You don’t get it. Sorry, you just don’t. You may get how people play their part in evil, but you don't get how to stop the evil.

But if there’s anyone who doesn’t “get it”, it’s the mainstream media. Supervisors and employers don’t fail to report because of their power structures or their “maleness” or any pseudo-scientific evocation of quasi-religious ritualism you want to read into the problem. They fail to report because they don’t want the responsibility of putting friends, relatives and close associates through a public pillory such as Sandusky, Paterno et al. are suffering … especially if there’s a chance that the report may be false, leaving them open to lawsuits. Like Clohessy, who didn’t want to be the one who put his ordained older brother Kevin in jail.

Or, to put it another way: They’re human.

It’s easy to condemn and blame and scream, to say, “They should’ve called the cops right away, those lousy scum!” when the perpetrator is a complete stranger. When it’s your sibling, your spouse, your good friend, your supervisor or coworker, it’s just not easy to be the nark. As Clohessy said when Albert Mohler, president of Southern Baptist Theological Seminary, called for Baptist churches to learn from the Penn State scandal, “It’s easy to say stuff, harder to do stuff.”

I do see some hope. As WaPo’s Sally Jenkins writes, “It’s sorely tempting to assign Paterno chief blame in the Penn State case, to say that he should have seen Sandusky for what he allegedly was. Unfortunately, the truth is, youth coaches from California to Rhode Island have molested children at every level, sandlot to USA Swimming, and we hardly ever recognize the pervert. We usually shake his hand.”

Perhaps, with Penn State, we’ll start to see more students come forward in other schools, and we’ll finally begin to learn the real depths of the problem. Because unearthing molesters isn’t as easy as looking for the Mark of the Beast on their foreheads.

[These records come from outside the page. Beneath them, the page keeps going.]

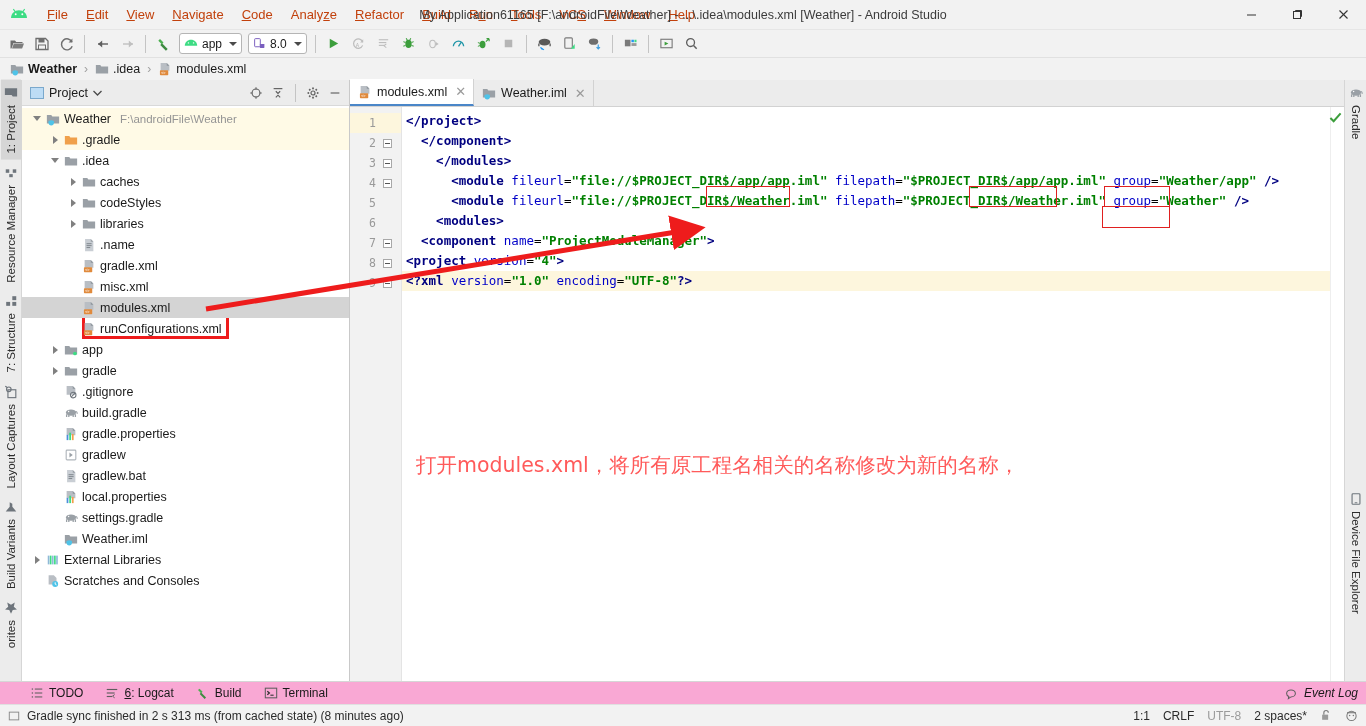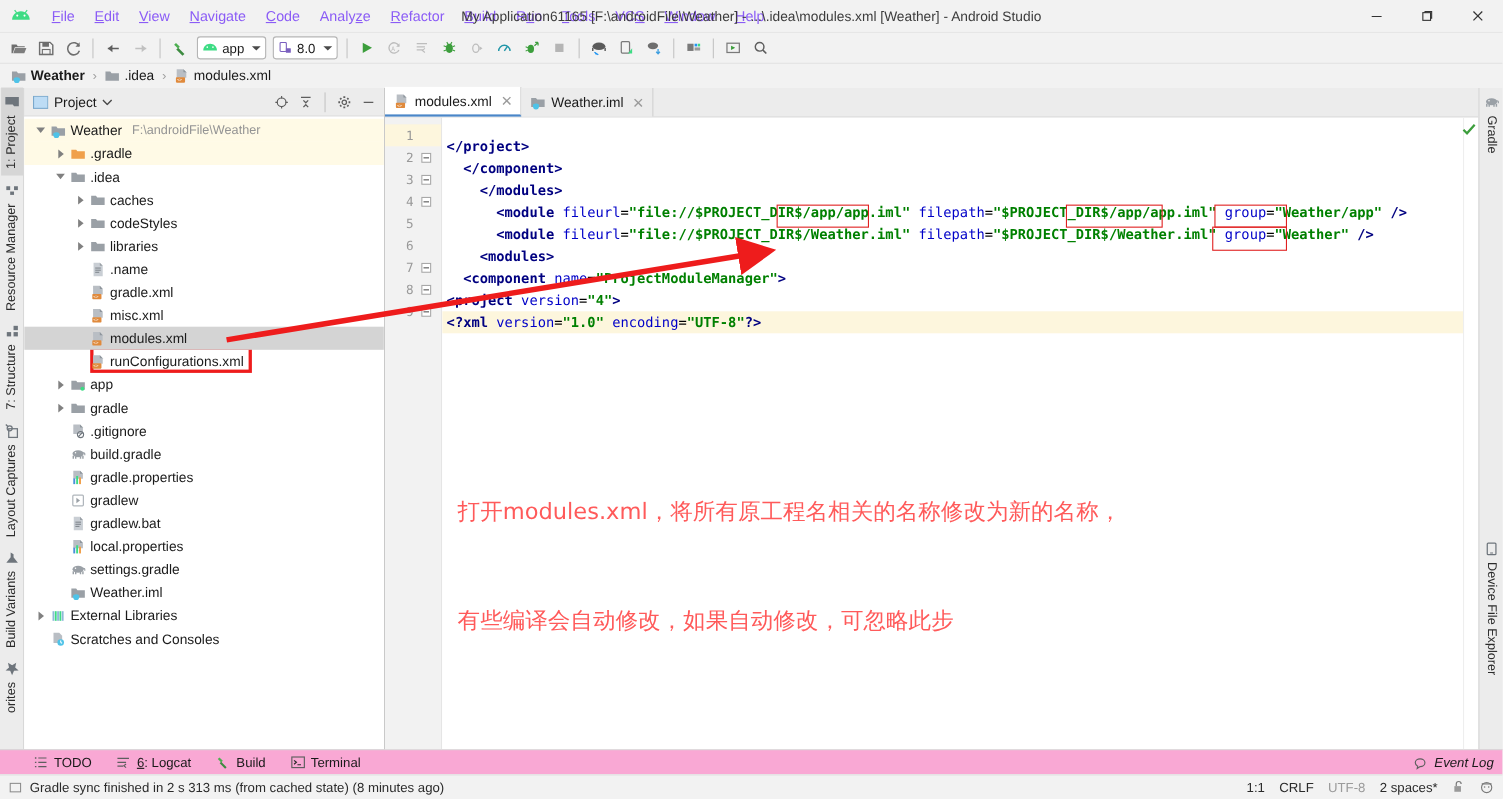--- a/index.html
+++ b/index.html
@@ -18,21 +18,21 @@
   .titlebar {
     height: 30px; flex: 0 0 30px;
     background: #f2f2f2;
     display: flex; align-items: center;
     border-bottom: 1px solid #e6e6e6;
     position: relative;
   }
   .studio-logo { width: 26px; height: 22px; margin-left: 6px; display: flex; align-items: center; justify-content: center; }
   .menubar { display: flex; align-items: center; gap: 0px; margin-left: 6px; }
   .menu-item {
-    padding: 3px 9px; font-size: 13px; color: #8b5cf6; cursor: default;
+    padding: 3px 9px; font-size: 13px; color: #c2410c; cursor: default;
     white-space: nowrap;
   }
   .menu-item span.u { text-decoration: underline; }
   .win-title {
     position: absolute; left: 0; right: 0; text-align: center;
     font-size: 12.5px; color: #3c3c3c; pointer-events: none;
   }
   .win-buttons { margin-left: auto; display: flex; height: 30px; z-index: 3; }
   .win-btn { width: 46px; height: 30px; display: flex; align-items: center; justify-content: center; color: #333; }
 
@@ -121,21 +121,21 @@
     padding-top: 6px; position: relative;
   }
   .gl { height: 20px; display: flex; align-items: center; }
   .gl .num { width: 26px; text-align: right; }
   .gl .fold { width: 22px; display: flex; align-items: center; justify-content: center; }
   .fold-box { width: 9px; height: 9px; border: 1px solid #a8a8a8; background: #fff; display: flex; align-items: center; justify-content: center; }
   .fold-box:after { content: ""; display: block; width: 5px; height: 1px; background: #555; }
   .gl.cur { background: #fdf6dd; }
 
   .code {
-    flex: 1 1 auto; position: relative; padding-top: 16px; overflow: hidden;
+    flex: 1 1 auto; position: relative; padding-top: 4px; overflow: hidden;
     font-family: "DejaVu Sans Mono", monospace; font-size: 12.5px; line-height: 20px;
     background: #fff;
   }
   .cline { height: 20px; white-space: pre; padding-left: 4px; position: relative; }
   .cline.cur { background: #fdf6dd; }
   .k-tag { color: #000080; font-weight: bold; }
   .k-attr { color: #0000c8; }
   .k-val { color: #008000; font-weight: bold; }
   .k-punct { color: #000000; }
   .k-plain { color: #000000; }
@@ -894,21 +894,20 @@
             <div class="cline"><span class="k-tag">  &lt;component </span><span class="k-attr">name</span><span class="k-punct">=</span><span class="k-val">"ProjectModuleManager"</span><span class="k-tag">&gt;</span></div>
             <div class="cline"><span class="k-tag">&lt;project </span><span class="k-attr">version</span><span class="k-punct">=</span><span class="k-val">"4"</span><span class="k-tag">&gt;</span></div>
             <div class="cline cur"><span class="k-tag">&lt;?xml </span><span class="k-attr">version</span><span class="k-punct">=</span><span class="k-val">"1.0"</span><span class="k-plain"> </span><span class="k-attr">encoding</span><span class="k-punct">=</span><span class="k-val">"UTF-8"</span><span class="k-tag">?&gt;</span></div>
 
         <div class="redbox" style="left:304px; top:79px; width:84px; height:21px;"></div>
             <div class="redbox" style="left:567px; top:79px; width:88px; height:21px;"></div>
             <div class="redbox" style="left:702px; top:79px; width:66px; height:21px;"></div>
             <div class="redbox" style="left:700px; top:99px; width:68px; height:22px;"></div>
             <div class="annot" style="left:14px; top:276px;">
             <div>打开modules.xml，将所有原工程名相关的名称修改为新的名称，</div>
-            <div>有些编译会自动修改，如果自动修改，可忽略此步</div>
           </div>
           </div>
         <div class="right-rail">
           <span class="check-ok">
             <svg width="13" height="13" viewBox="0 0 14 14">
                 <path d="M1.5 7.5 L5 11 L12.5 2.5" fill="none" stroke="#3c9e3c" stroke-width="2.2"></path>
               </svg>
           </span>
         </div>
       </div>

Or for a Roman collar around their necks.

Update: November 14, 2011
There's a reason I like reading The Blogger Who Must Not Be Named, and he demonstrates it in his own post about the Penn State Massacre:

But though lots of combox warriors are quite adept at fantasizing about how bravely they would have behaved and how vile Mike McQueary is in comparison to their brave selves, how they would have taken a baseball bat to Sandusky had they caught him in flagrante, the reality is that, if the Milgram experiments are any indication, a huge percentage of people are pretty well programmed to avoid trouble with authority figures rather than open a can of whupass. Sorry, but that’s the stuff we fallen humans are made of, as our first Pope learned when he confidently declared, “Though everyone else deny you, I will never deny you.” Indeed, despite the flattering and heroic picture so many Laptop Ninjas have of themselves, righteously battling evil with flawless martial arts moves and utter rectitude like Buffy and Angel, the real picture of fallen humanity given to us by revelation is that of the apostles in Gethsemane on Holy Thursday: big talk, sleepiness while Jesus sweats blood, a brief show of bluster and bravado against the wrong person (resulting in a severed ear) and then bolting, ass-saving panic such that one of the disciples peeled out of his clothes and ran off naked rather than defend the innocent from evil authority figures. That story is painful to read because that story is a paradigm, not an isolated incident. It has been replayed again and again down the centuries and we chicken shits in comboxes boasting about our courage over Those People Over There know it damn well.  That’s why we talk so big.

It's easy to talk like Barney Badass when it's about a complete stranger. It's really, really tough just to drop a dime on someone you like/love/respect/work with. Nevertheless, like my buddy Frank says, calling the cops is the only real option.